Text provided
= = = =

10 Signs You’re Suffering From Relationship Comparisonitis

Even if you haven’t heard of comparisonitis, you’ve probably experienced it once or twice. It’s the art of comparing ourselves to other people, and it happens to all of us—in our social lives, in our careers, and especially in our relationships. Here’s how you know you’re doing it.

You’re obsessed with other couples. You’re totally and constantly preoccupied with what other couples are doing and saying rather than worrying about your own relationship. You try to match what other couples are doing and worry that you’re somehow falling behind if your relationship isn’t developing at the same pace and in identical ways.

You stalk people on social mediaYou use social media as your main comparisonitis tool to keep on eye on what others couples are conducting their relationships. You often only want to do something because someone other couple has done it and splashed it all over Facebook or Instagram and you don’t want to be left out. You want all the likes too!

You overanalyze everything. Due to the fact that everything looks so pretty and perfect on social media, you’re constantly wondering why your own relationship doesn’t seem so great. Spoiler alert: social media isn’t real life, and the sooner we all start realizing this, the better!

You compare your current relationship with your previous ones. Another common sign of comparisonitis is when you compare your new relationship to your old one. It’s easy to judge a fresh situation based on a situation you’ve been a part of in the past, but just remember that this is a completely different relationship with a totally new human.

You’re never happy with your partner. Because you continue to scrutinize and overanalyze your relationship on a regular basis, you’re never happy until you take the trip that your best friend Joan and her boyfriend just took or your partner buys you a dozen roses like your sister’s did. And even then, you’re continuously looking towards the next goal. This isn’t a healthy way to live your life and it soon leads to nothing but problems.

You argue with your partner about silly things. The negative vibes caused by comparisonitis cause you and your partner to argue about the silliest of topics. For instance, why on earth couldn’t they have gotten you the Michael Kors purse for your birthday that you’ve been lusting after since forever? I mean, so-and-so’s partner did. Hello, World War III.

= = = =

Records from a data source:
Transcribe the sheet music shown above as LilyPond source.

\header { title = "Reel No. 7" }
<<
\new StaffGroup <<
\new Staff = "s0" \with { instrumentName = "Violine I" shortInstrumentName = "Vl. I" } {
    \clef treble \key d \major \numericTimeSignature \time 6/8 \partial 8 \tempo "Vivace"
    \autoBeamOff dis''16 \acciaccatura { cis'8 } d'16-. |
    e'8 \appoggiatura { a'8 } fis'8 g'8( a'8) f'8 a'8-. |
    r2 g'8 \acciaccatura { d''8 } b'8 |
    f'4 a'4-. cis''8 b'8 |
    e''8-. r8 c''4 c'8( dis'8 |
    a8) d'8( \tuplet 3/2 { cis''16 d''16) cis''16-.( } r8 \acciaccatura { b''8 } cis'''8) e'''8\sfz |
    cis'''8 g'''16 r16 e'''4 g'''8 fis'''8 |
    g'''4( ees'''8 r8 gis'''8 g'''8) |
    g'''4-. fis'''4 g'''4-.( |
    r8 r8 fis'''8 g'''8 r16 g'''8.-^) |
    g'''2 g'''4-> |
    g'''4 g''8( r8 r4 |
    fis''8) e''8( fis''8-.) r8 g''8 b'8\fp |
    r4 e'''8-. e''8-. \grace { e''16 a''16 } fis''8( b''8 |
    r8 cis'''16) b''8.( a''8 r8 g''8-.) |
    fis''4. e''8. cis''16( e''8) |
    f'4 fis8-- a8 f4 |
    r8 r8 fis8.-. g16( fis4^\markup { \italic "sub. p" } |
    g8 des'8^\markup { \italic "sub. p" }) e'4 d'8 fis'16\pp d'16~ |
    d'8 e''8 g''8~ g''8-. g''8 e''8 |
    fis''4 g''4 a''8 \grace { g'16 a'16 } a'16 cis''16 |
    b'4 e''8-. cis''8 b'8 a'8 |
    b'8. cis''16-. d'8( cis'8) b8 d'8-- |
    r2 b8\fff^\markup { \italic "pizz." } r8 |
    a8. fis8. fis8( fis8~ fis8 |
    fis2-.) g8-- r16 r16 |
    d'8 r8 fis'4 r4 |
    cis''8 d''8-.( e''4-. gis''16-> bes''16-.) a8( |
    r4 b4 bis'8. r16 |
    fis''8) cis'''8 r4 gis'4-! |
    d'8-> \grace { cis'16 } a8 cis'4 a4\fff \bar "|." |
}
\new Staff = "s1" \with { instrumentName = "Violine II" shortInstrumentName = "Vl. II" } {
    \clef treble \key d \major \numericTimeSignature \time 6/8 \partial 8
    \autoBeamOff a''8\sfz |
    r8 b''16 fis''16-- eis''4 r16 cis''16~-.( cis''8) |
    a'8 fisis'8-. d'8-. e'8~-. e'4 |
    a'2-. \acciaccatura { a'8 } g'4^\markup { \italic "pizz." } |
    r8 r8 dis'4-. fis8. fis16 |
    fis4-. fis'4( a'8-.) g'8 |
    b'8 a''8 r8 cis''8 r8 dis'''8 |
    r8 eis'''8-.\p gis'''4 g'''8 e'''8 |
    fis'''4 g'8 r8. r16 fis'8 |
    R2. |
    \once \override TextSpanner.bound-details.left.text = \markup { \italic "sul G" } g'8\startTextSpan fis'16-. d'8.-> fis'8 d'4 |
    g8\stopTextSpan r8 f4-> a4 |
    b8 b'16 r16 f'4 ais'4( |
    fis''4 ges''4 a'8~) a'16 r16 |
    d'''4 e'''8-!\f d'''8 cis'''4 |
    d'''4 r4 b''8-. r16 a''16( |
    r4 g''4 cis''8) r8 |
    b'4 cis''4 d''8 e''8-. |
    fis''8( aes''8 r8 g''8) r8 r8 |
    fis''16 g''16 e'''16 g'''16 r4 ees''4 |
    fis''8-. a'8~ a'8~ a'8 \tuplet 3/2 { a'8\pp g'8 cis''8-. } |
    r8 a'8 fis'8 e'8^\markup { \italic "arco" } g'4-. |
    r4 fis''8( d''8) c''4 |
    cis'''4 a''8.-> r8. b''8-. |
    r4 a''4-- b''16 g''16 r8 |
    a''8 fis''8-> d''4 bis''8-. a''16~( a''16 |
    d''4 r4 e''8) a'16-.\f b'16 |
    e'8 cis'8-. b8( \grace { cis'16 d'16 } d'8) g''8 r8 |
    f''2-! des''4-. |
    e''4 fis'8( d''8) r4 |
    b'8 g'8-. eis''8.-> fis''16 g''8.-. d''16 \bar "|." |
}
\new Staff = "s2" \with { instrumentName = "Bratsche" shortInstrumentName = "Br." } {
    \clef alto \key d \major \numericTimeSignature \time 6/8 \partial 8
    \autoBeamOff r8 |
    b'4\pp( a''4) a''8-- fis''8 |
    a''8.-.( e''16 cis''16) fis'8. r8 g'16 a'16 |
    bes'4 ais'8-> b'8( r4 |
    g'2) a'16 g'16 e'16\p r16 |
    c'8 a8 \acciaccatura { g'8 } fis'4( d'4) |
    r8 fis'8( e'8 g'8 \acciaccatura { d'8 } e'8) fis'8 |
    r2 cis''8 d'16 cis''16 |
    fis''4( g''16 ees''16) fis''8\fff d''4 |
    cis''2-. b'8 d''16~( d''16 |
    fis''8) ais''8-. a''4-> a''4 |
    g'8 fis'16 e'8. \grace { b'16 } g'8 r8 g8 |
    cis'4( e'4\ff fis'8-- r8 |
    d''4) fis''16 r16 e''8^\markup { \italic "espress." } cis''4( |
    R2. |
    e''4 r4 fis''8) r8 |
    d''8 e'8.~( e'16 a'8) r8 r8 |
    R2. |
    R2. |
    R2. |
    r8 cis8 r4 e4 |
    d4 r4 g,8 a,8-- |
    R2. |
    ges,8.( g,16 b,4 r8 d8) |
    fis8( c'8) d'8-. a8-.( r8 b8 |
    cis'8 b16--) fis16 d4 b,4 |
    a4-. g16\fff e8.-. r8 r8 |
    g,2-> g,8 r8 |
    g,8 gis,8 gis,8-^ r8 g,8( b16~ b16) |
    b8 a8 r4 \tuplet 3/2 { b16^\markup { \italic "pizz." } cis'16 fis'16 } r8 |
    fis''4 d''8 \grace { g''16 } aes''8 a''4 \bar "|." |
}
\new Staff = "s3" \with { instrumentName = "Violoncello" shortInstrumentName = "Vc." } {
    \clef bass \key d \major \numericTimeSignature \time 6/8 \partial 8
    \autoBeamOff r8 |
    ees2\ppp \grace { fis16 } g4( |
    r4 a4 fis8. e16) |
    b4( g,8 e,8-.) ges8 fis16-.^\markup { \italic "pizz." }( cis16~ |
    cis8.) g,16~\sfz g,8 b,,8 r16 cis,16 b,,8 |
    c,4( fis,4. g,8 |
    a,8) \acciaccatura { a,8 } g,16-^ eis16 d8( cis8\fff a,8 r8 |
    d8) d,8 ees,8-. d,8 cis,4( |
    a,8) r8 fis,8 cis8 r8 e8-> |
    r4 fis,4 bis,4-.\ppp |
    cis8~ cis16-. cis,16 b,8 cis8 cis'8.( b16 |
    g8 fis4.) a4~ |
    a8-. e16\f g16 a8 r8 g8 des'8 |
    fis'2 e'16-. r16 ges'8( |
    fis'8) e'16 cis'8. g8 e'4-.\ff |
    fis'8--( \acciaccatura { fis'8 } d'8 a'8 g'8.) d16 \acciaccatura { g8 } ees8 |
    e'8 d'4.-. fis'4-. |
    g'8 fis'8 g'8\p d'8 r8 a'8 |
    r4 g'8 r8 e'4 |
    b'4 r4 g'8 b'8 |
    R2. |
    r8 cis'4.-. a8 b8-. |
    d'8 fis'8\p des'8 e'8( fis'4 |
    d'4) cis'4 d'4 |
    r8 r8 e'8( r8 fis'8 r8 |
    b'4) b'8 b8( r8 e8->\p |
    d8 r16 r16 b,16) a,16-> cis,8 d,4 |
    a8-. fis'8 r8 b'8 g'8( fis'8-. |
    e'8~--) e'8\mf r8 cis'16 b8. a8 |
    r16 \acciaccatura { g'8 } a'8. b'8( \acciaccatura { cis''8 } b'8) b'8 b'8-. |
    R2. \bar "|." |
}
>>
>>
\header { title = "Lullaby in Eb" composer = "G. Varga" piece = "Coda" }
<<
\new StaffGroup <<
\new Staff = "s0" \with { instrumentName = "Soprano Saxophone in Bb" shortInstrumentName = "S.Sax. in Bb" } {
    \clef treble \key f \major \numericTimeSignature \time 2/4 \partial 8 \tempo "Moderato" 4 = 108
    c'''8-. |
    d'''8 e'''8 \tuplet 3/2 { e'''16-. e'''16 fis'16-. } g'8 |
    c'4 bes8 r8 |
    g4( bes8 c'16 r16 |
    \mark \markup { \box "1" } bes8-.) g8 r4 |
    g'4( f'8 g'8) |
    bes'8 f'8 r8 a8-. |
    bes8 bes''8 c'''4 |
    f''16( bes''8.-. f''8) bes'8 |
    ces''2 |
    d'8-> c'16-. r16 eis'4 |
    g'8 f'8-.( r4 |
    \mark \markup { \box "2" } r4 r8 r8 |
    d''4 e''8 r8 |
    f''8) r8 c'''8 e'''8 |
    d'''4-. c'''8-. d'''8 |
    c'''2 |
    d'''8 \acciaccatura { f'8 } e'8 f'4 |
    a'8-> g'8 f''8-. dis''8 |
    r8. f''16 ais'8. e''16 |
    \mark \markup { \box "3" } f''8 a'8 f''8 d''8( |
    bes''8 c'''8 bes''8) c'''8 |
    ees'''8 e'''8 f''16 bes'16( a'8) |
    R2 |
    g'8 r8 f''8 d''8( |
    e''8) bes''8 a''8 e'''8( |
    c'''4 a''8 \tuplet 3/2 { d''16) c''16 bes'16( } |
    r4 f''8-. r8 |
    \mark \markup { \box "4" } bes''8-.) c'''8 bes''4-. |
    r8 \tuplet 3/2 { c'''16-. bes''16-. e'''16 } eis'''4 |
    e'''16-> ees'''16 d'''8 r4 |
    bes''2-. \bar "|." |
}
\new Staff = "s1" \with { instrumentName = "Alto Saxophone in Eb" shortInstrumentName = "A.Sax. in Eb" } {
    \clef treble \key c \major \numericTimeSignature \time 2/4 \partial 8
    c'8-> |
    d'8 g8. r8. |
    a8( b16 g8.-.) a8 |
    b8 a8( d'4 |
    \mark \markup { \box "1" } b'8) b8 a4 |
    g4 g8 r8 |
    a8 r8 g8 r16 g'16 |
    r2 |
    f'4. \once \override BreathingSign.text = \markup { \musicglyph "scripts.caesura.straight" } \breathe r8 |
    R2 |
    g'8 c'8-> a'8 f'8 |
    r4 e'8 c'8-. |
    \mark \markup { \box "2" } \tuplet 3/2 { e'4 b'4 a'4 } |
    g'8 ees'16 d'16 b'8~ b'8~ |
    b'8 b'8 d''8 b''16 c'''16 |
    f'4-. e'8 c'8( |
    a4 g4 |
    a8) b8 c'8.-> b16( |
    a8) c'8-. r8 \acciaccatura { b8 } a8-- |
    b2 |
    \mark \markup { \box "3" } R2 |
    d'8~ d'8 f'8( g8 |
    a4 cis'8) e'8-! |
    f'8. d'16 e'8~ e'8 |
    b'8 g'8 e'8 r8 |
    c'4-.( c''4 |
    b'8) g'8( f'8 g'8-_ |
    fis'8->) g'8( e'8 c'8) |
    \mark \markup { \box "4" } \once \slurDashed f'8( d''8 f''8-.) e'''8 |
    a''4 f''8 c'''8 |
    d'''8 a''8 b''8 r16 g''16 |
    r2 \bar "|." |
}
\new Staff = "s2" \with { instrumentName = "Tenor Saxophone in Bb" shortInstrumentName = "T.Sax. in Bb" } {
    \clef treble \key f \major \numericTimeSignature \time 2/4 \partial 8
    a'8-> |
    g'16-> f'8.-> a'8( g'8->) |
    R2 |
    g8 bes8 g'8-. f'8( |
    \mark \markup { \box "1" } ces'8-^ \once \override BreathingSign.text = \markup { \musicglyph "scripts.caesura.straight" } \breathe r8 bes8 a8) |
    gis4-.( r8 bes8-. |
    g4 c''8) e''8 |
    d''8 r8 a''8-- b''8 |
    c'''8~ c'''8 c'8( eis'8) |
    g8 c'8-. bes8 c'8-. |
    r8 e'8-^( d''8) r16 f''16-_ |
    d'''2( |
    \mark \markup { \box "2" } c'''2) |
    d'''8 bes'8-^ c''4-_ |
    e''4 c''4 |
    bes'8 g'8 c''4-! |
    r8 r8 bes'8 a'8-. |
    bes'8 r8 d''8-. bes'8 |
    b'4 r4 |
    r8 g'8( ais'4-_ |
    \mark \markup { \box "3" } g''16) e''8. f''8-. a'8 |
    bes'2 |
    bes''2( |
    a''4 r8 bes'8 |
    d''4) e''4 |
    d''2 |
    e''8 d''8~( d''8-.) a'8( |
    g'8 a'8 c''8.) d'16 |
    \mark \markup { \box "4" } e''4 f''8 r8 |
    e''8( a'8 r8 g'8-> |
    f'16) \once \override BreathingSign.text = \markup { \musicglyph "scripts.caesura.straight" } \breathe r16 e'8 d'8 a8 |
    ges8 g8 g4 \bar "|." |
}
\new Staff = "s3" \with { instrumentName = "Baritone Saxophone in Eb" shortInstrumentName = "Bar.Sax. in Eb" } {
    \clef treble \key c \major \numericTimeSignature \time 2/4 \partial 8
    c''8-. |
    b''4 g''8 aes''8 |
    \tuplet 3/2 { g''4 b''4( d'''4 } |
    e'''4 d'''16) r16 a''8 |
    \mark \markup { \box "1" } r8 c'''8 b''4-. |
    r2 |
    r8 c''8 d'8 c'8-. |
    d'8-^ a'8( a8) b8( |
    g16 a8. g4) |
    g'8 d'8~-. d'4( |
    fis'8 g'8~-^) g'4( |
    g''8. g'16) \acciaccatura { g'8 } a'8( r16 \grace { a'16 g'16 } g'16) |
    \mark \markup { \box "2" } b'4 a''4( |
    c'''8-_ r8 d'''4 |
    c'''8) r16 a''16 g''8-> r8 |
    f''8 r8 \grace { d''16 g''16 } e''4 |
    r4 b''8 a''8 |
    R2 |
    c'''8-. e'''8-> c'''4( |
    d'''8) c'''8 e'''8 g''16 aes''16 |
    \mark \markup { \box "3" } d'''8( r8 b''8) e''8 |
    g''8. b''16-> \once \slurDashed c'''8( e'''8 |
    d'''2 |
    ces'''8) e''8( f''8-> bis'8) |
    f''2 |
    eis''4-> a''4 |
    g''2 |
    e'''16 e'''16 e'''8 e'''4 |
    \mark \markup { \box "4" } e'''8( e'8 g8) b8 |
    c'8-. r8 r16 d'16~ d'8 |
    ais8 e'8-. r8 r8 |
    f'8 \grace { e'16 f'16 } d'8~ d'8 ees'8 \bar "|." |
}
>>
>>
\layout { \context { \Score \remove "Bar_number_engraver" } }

= = = =

Tasks to complete
**A)** In the text on relationship comparisonitis, how is comparisonitis defined?
**B)** Continue the text on relationship comparisonitis from the point where it stops.

Per-task answers
**A)** It is the art of comparing ourselves to other people.

**B)**
You try to change your partner on a daily basis. Because comparisonitis is making you so critical of your relationship and your partner, you’re always trying to improve the situation and change their behavior to fit your ideal. It’s easily done in this day and age where oversharing is encouraged, but you must remember that the relationship with your partner is unique and what works for one couple might not work for another.

You keep disappointing yourself on a regular basis. Your expectations are so high because of comparisonitis that you can’t even satisfy yourself, never mind have your partner satisfy you. Having high expectations is a way of setting yourself up for disappointment and you need to stop for the sake of your relationship.

You feel guilty in your relationship. You experience continuous FOMO in your relationship and it’s making you miserable. Heck, you might even start looking deeper and feeling guilty that you’re not making your relationship work with your partner as well as some other couples you know. Your relationship would work just fine if you took a deep breath and appreciated what was right in front of you. Comparisonitis is the key to unhappiness.

You realize that something has to change. You just know something’s up if you’re experiencing comparisonitis. You’re not being kind to your partner or yourself, and you know that you need to stop looking at everyone else’s dating situation and just work on your own. You have constant #RelationshipGoals and you can never just be happy in the moment with what you have. You’re always striving for more and, unfortunately, it could lead to the death of your relationship. Make a conscious effort to be grateful for what you do have in your relationship instead of always wanting more, and I guarantee that things will start falling into place.